**Problem description**
In the text about the actors who played the Doctor, what was Baker doing when he got the call to replace Jon Pertwee?

**Source text**
┌──
A former novice monk born in Liverpool, Baker was between jobs and working on a building site when he got the call to replace Jon Pertwee. In place of Pertwee's suave Time Lord, he reinvented the Doctor as a kind of intergalactic Toulouse Lautrec, an unpredictable cosmic flâneur with bohemian get-up and a supernova grin. The Fourth Doctor could be warm, silly and occasionally shockingly callous – he tells a team of Antarctic explorers who are about to be absorbed by alien plant monster the Krynoid "You must help yourselves" – but he always landed on the side of right in the end.

Best of all, the children's show that adults loved now had a star who delighted in being something of a big kid himself. At the end of his first story, Robot, the Fourth Doctor treats companion Sarah Jane Smith (herself a GOAT) to his code for living: "There's no point in being grown-up if you can't be childish sometimes." Isn't that the joy of the show in a nutshell? Time, space, the endless battle of good against evil… and Jelly Babies. 

Andrew Harrison

(Credit: BBC)

(Credit: BBC)

Sylvester McCoy as the Seventh Doctor (1987-1989)

No incarnation of The Doctor has had as startling a character arc as Sylvester McCoy's Seventh Doctor. His umbrella-toting professor type was initially eccentric to the point of bumbling, giving apparently rambling speeches before his clever solutions became apparent. But over time his character darkened and sharpened, and he ended his run as perhaps the more ruthless Doctor of all.

While the Seventh Doctor's volte-face actually came about because fans strongly disliked his initial wacky incarnation, the effect now, more than 30 years later, is to give us a fascinating take on the character. McCoy's considerable talent for clowning, doing magic tricks and playing the spoons initially gave his performance a lightness and a welcome sense of fun after the comparatively serious Fifth Doctor, and he had an easy chemistry with his slightly baffled holdover companion Mel (Bonnie Langford). But he hit his stride as an actor when the character got more serious, and in his dysfunctional but affectionate relationship with punky teen companion Ace (Sophie Aldred). Poor Ace was put through the mill, particularly as the Doctor got more remote from humanity and started treating her and everyone else like a puppet. Thankfully, her unquenchable optimism just about survived.
└──
**Provided data**
┌──
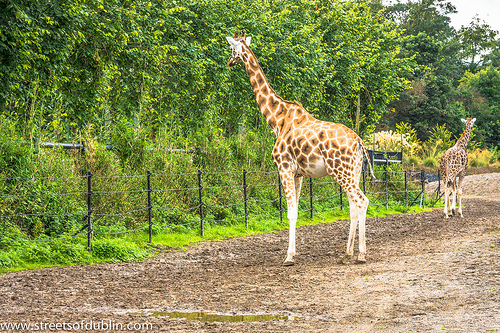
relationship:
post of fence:
[82, 171, 96, 249] [41, 116, 474, 279]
└──
**Result for this task**
He was between jobs and working on a building site.